The sombre atmosphere created by the war in Afghanistan and September's attacks on the United States has helped prevent a repeat of the violence that hampered the 1999 WTO ministerial meeting in Seattle and other recent international gatherings.
It has also helped keep the number of protests in Asia small as delegates from 142 countries gather on Friday in the oil-rich Gulf state for the five-day meeting, where big powers hope to launch a new round of global trade talks.
India saw the biggest demonstration as thousands marched through the centre of New Delhi to protest against the WTO meeting and U.S.-led air strikes on Afghanistan in a demonstration organised by India's ultra-left Communist Party.
"Down with World Trade Organization. Indian government - leave the WTO," the protesters shouted. "Save agriculture, stop the WTO and save us from hunger," shouted one of its leaders.
"Down with American imperialism. Stop the bombing in Afghanistan.
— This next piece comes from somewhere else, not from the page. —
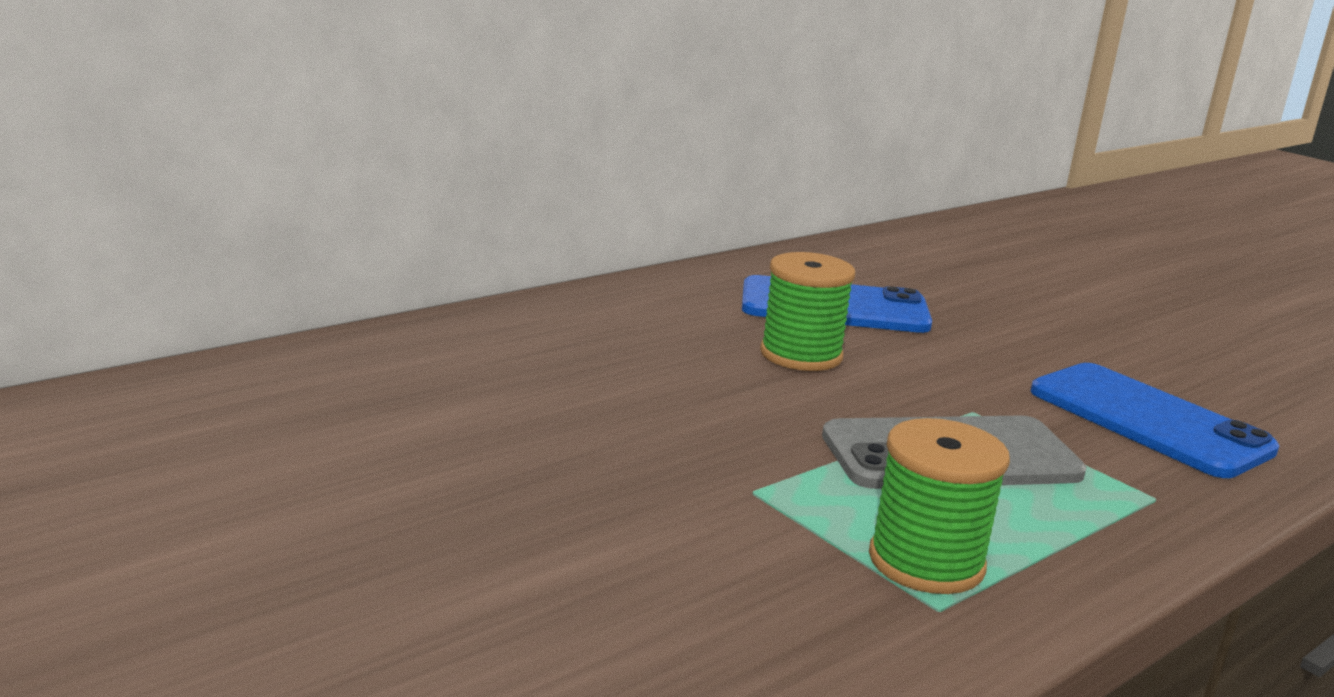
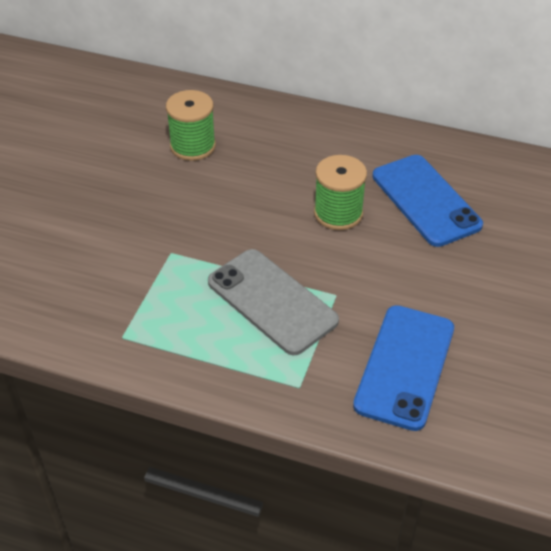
camera: 60 degrees right, 25 degrees up
(926, 562) = (157, 323): green spool -> green spool (193, 146)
Take back American forces from Afghanistan," the protesters also shouted as thousands of red-flags fluttered under bright sunshine.
Police in riot gear put up barricades to stop protesters from marching towards parliament and water cannon were on standby.
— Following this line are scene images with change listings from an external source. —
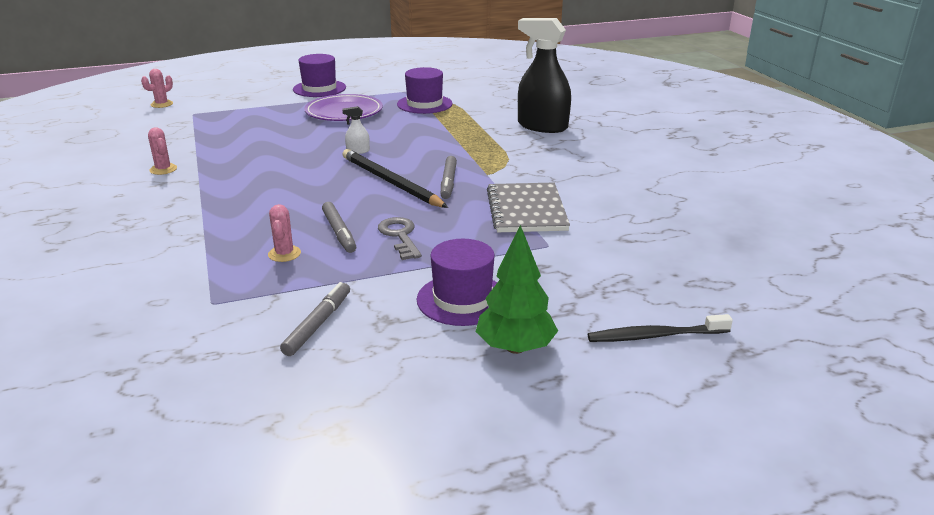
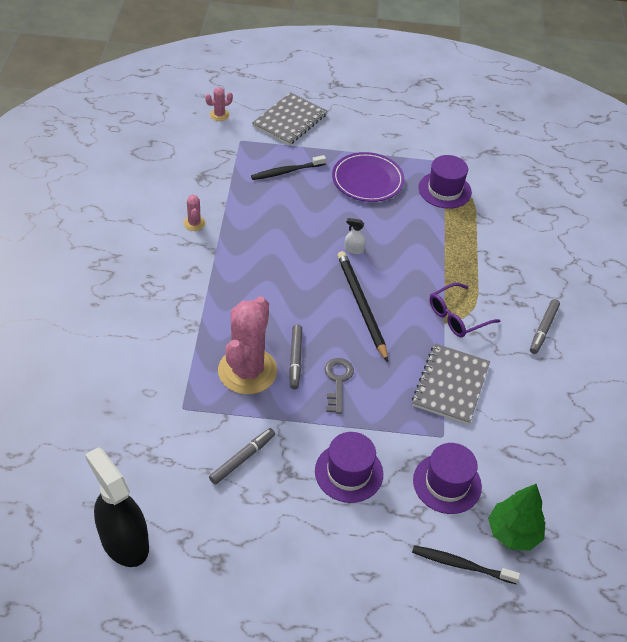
camera: 20 degrees right, 20 degrees up
(241, 95) = (289, 120): none -> grey notebook
(254, 122) = (286, 171): none -> black toothbrush
(284, 254) = (247, 371): pink cactus -> pink cactus, size x2.39
(319, 88) = (362, 130): purple hat -> purple hat (447, 483)
(448, 182) = (407, 323): grey marker -> grey marker (543, 329)
(496, 168) = (457, 317): none -> purple glasses
(515, 348) = (360, 536): green tree -> green tree (513, 533)
(542, 126) = (532, 265): black spray bottle -> black spray bottle (124, 541)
About 500 protesters, including 400 from leftist South Korean trade unions and 100 unionists from 16 countries, marched in Seoul on Friday, scuffling briefly with riot police in an otherwise peaceful protest.
"We oppose the Fourth WTO ministerial meeting, which is trying to start a new round to uphold only the interests of the United States and countries of the centre," said a statement issued at the march.
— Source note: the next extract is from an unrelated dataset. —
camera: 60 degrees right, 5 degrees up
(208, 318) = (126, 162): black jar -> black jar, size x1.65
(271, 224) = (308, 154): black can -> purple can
"Trade liberalization and opening aggravates the gap between rich and poor worldwide and destroys the economic base of every country," it said.
In Thailand, about 1,000 protesters, mostly farmers, held a peaceful two kilometre march from Bangkok's World Trade Centre shopping mall to the U.S. Embassy on Friday to condemn Washington and its leading role in the WTO. Demonstrators blocked part of an eight-lane road in central Bangkok and shouted anti-globalization and anti-U.S. slogans on various issues - from expensive patented AIDS drugs to farm subsidy schemes.
The protest was highlighted by a traditional Thai "cursing ceremony" directed at the U.S. government where protesters burned chillies in a frying pan, filling the air with eye-stinging smoke.
Rain marred a protest in Tokyo's Shinjuku entertainment district where about 200 people handed out pamphlets reading "No to globalization that expands the gap between rich and poor!"
Another said: "Stop an expansion of gaps between rich and poor, oppression of human rights, child labour, terrorism."
Negotiators at the WTO ministerial conference, held under a blanket of tight security in Doha, the Qatari capital, hope to agree on a new round of global free trade talks to begin early next year, something they failed to do in Seattle in 1999.
On Saturday, Hong Kong's Confederation of Trade Unions plans to march to China's Foreign Ministry building when WTO ministers are due to approve China's entry into the WTO.
"We want to ask Beijing to be mindful to the needs of its workers and the poor," said a spokeswoman at the confederation.
A few representatives of the Solidarity and Resistance to Globalization, an alliance of 21 local Hong Kong groups, will join in, said Yuen Hoi-yan, spokeswoman for the alliance.